According to an analysis done by The Washington Post, “demographics show that counties that are majority-black have three times the rate of infections and almost six times the rate of deaths as counties where white residents are in the majority.”

About 50 percent of those who have died after contracting COVID-19 have been individuals with preexisting conditions, reports Business Insider. Preexisting conditions that leave coronavirus patients more vulnerable include hypertension, diabetes, heart disease, all conditions that disproportionately affect African Americans. 

While more African American patients have died in major cities, coronavirus fatalities in cities with a high African American population have been hit extremely hard.

Chicago and Detroit have been labeled as growing COVID-19 hotspots due to the continued rise in confirmed cases and fatalities. 

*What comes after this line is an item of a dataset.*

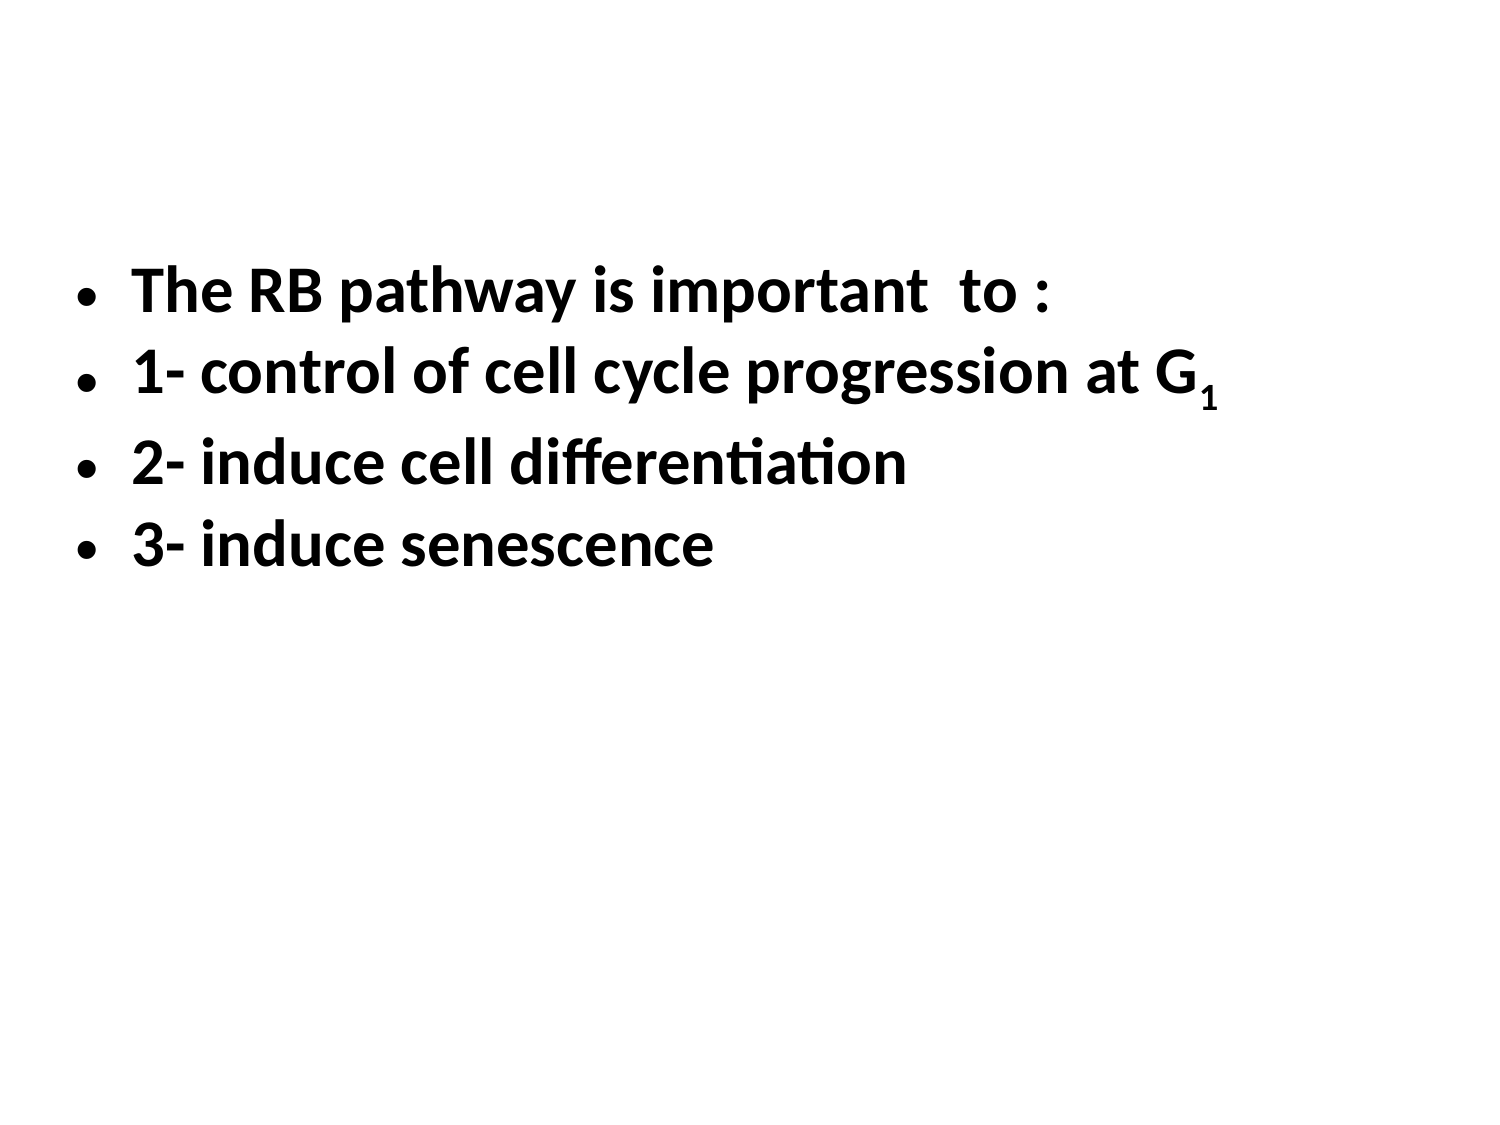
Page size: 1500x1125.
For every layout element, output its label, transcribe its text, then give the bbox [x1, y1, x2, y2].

list The RB pathway is important to : 1- control of cell cycle progression at G1 2- induce cell differentiation 3- induce senescence [75, 262, 1425, 1005]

President Donald J. Trump has referred to the health disparities as representing a “tremendous challenge” for the nation.

However, according to epidemiologist, Amber Gabrielle,  “there are quite a few ways structural and personal racism can negatively impact African Americans during the pandemic.”

While African Americans are only 14 percent of Michigan’s population, as of April 11, they have accounted for 33 percent of the 23,993 confirmed coronavirus cases and 40 percent of its 1,392 deaths.

In response to the statistics, Detroit has assembled a task force dedicated to improving racial disparities that leave minorities vulnerable during the pandemic.This task force will work to understand the cause of the disparities and begin to address them. 

“This task force is going to come together — going to pull from different sectors from public health, medical professionals, faith leaders, community leaders lawmakers, we’re going to come together to have some quick interventions to respond to the pandemic,” said Lt. Governor Garlin Gilchrist.

Similarly, Chicago Mayor Lori Lightfoot reported that racial disparities are revealing themselves as African Americans account for 68 percent of the city’s 118 deaths and 52 percent of the roughly 5,000 confirmed coronavirus cases, despite making up just 30 percent of the city’s population, reported The Washington Post. 

Dying nearly six times the rate of their white counterparts, Lightfoot called these statistics “a call-to-action moment for all of us.”

Attempting to help aid the disparities Chicago has launched a public health education campaign focused on providing accurate health information to low income communities and sending a rapid-response team to communities heavily impacted by the virus. 

While task forces across the country will target low income communities facing disparities, many believe these task forces aren’t enough to address the root of the problem at hand. 

Looking toward the future, Gabrielle recommends that health information be made more accessible and articulated in “accessible prose” to ensure healthcare materials are better understood and thus easier to implement into daily routines to prevent exposure or spread of the virus.

“I don’t believe that most people are anti-information. I do think that we need crash courses on how to know what information is real and reputable, and what isn’t. We need to know how to read scientific papers. Racially biased mess we’ve been force-fed for centuries under the guise of “scientific proof” is NOT science,” said Gabrielle.

As the numbers of confirmed cases and deaths in the country rise exponentially, the racial disparities remain consistent with the disparities exhibited through the 1918 Spanish Flu pandemic and the 2009 Swine Flu pandemic.